Here in England the tale was still the same. Thus in the great seaport
of Yarmouth scarcely enough people were left alive to inter the
unshriven dead, nor of these would any stay to speak with them, fearing
lest they had brought a fresh curse from overseas. Even the horses that
they rode they took from a stable where they whinnied hungrily, none
being there to feed them, leaving in their place a writing of the debt.

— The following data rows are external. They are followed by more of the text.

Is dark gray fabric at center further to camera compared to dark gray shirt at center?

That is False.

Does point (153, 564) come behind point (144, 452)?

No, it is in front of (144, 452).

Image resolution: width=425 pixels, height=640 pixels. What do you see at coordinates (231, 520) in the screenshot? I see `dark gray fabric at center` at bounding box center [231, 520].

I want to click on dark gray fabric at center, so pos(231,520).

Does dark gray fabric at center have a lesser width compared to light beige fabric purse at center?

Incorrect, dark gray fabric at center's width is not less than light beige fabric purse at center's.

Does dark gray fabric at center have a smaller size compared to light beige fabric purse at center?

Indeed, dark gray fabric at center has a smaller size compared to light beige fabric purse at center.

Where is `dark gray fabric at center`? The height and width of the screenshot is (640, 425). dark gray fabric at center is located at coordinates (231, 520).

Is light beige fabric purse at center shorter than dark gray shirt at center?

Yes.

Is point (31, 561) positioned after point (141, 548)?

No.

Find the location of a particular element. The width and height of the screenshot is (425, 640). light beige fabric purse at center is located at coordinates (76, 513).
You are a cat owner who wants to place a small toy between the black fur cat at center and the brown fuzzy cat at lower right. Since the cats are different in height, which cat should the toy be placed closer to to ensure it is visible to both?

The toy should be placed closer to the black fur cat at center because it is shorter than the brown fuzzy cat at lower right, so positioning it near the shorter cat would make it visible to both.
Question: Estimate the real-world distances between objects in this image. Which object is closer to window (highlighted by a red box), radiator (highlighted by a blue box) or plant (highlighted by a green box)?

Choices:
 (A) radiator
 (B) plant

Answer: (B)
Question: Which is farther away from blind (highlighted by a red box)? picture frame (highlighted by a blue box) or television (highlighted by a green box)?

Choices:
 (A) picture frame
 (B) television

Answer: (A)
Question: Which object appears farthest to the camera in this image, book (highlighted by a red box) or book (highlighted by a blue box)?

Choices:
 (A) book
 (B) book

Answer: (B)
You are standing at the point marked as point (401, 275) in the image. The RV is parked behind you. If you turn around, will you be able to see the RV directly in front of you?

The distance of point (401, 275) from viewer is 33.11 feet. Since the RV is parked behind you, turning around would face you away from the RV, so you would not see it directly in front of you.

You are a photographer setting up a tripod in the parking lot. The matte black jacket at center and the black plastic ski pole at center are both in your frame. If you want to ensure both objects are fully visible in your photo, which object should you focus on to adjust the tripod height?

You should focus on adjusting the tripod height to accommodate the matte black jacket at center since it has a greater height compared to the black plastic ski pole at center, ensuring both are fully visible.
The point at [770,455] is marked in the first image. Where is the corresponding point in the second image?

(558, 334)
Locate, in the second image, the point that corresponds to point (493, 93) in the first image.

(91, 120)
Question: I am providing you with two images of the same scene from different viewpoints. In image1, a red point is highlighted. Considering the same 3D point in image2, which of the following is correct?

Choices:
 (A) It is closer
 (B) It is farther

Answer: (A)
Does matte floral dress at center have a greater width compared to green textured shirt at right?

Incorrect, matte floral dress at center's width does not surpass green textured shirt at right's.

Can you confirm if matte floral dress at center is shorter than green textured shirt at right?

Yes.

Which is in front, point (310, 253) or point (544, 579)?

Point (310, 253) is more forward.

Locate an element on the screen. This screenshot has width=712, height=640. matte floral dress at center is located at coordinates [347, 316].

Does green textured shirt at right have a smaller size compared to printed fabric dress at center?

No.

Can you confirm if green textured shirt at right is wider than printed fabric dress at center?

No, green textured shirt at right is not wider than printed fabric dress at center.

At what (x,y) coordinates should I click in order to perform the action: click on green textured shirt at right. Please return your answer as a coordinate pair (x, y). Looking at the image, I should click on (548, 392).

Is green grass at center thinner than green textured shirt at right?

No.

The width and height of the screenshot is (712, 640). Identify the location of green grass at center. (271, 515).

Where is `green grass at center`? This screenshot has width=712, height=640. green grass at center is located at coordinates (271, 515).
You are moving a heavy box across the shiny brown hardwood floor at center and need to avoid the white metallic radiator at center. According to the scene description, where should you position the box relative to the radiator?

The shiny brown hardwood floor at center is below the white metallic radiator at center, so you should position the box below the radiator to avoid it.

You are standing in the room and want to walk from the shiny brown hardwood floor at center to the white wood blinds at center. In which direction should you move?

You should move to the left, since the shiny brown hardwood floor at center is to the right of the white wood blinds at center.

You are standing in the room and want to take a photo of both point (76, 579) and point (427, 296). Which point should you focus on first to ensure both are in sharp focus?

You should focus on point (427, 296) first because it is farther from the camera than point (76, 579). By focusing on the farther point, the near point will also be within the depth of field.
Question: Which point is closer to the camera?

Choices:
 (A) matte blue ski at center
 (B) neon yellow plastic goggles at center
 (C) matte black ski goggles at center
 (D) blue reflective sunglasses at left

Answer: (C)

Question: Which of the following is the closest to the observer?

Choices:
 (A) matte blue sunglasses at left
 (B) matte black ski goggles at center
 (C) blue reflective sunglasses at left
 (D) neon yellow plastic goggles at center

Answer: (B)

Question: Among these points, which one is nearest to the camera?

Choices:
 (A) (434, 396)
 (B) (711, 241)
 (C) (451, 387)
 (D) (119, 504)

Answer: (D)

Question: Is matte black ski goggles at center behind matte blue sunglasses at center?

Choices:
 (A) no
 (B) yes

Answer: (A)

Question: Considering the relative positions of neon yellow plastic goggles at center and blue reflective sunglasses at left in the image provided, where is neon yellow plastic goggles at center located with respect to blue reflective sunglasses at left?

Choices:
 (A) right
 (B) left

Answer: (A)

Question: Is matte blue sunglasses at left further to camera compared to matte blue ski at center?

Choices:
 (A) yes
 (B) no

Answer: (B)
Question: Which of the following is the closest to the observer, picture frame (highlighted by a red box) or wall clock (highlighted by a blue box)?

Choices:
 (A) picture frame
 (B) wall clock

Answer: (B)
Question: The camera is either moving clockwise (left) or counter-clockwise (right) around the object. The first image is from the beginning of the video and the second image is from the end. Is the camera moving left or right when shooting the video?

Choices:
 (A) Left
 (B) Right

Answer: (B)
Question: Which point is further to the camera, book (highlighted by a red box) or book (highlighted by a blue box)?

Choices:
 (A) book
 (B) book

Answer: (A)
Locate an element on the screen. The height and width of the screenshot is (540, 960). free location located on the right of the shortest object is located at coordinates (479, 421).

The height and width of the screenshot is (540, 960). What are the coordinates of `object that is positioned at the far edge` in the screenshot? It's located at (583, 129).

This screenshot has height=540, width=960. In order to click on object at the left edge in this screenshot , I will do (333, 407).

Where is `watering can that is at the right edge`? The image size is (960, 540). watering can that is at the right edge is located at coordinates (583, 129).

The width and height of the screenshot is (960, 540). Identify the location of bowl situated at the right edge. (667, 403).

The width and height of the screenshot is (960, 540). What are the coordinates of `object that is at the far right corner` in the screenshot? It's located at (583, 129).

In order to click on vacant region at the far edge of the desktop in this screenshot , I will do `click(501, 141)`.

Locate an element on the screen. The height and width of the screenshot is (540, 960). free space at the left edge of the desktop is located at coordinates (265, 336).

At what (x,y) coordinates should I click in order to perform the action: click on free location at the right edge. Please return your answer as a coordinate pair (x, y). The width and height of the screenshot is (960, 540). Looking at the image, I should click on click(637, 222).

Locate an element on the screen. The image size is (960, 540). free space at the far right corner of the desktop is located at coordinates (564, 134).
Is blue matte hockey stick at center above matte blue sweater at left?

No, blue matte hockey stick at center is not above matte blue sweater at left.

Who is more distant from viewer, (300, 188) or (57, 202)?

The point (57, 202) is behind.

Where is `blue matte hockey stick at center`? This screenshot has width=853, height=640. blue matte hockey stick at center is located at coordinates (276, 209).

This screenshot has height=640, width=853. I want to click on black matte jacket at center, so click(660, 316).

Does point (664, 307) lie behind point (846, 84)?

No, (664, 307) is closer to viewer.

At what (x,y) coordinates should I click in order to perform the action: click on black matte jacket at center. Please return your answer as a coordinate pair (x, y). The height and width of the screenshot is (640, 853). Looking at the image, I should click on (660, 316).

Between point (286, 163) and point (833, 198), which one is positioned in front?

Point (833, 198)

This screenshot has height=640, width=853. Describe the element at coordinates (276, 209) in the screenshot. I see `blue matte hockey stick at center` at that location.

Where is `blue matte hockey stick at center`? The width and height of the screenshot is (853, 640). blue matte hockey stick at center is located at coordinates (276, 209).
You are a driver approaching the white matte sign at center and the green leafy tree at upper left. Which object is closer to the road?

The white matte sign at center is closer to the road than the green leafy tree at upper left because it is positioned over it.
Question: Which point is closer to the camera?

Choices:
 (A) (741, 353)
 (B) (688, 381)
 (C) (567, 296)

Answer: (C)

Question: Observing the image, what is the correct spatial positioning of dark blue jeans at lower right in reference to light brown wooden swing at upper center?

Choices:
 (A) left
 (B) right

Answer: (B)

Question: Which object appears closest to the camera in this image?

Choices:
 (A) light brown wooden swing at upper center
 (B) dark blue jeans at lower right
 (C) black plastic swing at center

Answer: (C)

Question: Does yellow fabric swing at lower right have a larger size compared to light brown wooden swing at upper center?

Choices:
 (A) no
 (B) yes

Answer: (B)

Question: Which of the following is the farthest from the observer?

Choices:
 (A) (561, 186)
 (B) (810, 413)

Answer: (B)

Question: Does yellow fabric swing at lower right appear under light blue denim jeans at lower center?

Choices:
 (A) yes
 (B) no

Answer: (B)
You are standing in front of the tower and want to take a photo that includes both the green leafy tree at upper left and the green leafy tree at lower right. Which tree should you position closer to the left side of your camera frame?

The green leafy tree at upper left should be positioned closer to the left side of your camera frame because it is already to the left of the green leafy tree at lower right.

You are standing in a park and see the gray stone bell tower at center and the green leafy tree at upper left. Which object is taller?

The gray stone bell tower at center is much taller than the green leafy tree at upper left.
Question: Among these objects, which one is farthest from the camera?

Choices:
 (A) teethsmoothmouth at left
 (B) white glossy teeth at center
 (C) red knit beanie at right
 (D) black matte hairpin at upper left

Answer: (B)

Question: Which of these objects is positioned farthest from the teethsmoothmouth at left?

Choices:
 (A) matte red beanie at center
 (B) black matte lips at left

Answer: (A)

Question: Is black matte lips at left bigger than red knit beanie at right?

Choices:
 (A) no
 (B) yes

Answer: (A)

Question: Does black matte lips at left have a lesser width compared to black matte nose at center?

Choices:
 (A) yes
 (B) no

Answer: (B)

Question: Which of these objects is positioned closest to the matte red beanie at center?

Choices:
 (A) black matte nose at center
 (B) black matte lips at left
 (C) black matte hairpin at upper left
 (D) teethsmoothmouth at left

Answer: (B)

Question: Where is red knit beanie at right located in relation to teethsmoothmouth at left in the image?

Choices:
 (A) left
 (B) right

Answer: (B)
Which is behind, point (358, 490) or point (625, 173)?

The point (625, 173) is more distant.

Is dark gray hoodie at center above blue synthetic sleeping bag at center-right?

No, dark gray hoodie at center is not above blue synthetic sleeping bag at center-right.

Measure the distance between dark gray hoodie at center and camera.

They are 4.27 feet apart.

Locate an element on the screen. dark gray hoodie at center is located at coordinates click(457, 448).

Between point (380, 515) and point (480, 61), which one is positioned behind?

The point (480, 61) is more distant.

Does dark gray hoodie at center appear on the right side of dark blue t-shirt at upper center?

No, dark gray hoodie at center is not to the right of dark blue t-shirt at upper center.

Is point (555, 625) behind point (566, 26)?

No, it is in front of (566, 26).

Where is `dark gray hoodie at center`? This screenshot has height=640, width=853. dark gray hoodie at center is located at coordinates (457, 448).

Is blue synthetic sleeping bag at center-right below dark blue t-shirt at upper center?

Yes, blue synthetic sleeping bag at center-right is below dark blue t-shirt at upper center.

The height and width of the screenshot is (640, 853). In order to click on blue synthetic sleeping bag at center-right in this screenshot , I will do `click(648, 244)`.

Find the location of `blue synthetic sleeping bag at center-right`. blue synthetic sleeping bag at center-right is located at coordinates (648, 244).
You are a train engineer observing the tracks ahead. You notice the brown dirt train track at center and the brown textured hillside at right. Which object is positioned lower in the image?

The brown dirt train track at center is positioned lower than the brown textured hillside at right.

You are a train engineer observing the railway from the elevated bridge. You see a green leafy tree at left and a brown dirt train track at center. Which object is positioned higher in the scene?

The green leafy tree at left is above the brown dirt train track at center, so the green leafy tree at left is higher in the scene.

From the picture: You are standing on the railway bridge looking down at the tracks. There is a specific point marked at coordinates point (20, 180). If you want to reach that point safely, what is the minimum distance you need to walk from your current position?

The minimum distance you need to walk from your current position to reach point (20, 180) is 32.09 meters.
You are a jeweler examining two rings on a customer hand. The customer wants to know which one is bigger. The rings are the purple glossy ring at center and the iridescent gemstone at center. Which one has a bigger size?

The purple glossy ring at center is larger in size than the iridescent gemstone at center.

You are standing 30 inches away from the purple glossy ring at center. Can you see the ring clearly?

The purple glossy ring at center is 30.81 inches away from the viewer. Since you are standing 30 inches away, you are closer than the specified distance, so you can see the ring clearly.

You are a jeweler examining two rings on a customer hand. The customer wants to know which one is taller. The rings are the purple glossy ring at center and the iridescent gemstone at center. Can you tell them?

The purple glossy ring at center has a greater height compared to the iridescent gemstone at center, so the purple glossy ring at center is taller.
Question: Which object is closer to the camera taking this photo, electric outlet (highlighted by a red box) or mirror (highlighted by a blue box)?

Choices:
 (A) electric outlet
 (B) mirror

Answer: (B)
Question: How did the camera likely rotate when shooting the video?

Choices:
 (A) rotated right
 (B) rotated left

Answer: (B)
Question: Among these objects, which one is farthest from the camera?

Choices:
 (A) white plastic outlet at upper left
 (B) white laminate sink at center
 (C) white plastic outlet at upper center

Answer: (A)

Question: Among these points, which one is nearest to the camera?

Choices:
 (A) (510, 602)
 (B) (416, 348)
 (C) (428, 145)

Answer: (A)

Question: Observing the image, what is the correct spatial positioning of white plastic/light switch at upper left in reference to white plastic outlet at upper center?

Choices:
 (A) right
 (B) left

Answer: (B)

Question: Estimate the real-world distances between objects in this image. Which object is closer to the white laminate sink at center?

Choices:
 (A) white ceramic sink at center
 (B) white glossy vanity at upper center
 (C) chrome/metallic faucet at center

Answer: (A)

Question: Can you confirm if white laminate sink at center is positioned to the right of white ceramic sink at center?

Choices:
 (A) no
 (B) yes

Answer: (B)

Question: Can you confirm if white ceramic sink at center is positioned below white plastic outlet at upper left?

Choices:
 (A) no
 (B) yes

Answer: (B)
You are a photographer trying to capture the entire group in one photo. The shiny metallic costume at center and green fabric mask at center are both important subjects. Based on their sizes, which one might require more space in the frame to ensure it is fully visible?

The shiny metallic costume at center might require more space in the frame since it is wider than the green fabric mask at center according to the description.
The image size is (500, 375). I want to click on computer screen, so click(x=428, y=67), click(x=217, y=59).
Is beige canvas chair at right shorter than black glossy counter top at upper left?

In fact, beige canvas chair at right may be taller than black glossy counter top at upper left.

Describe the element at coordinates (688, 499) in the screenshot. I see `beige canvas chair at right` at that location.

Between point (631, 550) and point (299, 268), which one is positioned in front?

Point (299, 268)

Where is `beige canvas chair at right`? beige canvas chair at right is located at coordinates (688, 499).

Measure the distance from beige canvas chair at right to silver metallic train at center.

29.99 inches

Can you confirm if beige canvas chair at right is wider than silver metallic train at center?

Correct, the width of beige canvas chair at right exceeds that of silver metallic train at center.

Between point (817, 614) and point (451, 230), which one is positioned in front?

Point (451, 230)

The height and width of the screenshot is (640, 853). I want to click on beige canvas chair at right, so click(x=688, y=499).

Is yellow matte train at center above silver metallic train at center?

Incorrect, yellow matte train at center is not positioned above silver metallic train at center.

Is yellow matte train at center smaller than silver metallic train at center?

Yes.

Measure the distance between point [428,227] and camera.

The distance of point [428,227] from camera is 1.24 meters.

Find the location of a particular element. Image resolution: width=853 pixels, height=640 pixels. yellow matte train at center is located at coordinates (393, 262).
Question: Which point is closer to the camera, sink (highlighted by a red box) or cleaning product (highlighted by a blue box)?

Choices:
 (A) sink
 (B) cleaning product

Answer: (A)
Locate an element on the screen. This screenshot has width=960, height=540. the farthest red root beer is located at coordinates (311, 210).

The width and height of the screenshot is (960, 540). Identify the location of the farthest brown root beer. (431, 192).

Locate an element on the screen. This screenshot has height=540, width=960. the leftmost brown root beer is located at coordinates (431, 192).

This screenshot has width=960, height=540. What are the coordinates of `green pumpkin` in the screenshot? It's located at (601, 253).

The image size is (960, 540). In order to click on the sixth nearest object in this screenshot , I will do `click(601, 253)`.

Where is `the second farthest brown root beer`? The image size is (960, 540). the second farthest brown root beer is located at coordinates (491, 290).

Betwixt Yarmouth and Dunwich they had travelled through smitten towns
and villages, where a few wandered fearfully, distraught with sorrow or
seeking food. In the streets the very dogs lay dead and in the fields
they saw the carcasses of cattle dragged from the smokeless and deserted
steadings and half hidden in a winding-sheet of snow. For the Black
Plague spared neither man nor beast.
At the little port of Lowestoft they met a sullen sailorman who stood
staring at the beach whereon his fishing boat lay overturned and awash
for lack of hands to drag it out of reach of the angry sea. They asked
him if he knew of how it fared with Dunwich.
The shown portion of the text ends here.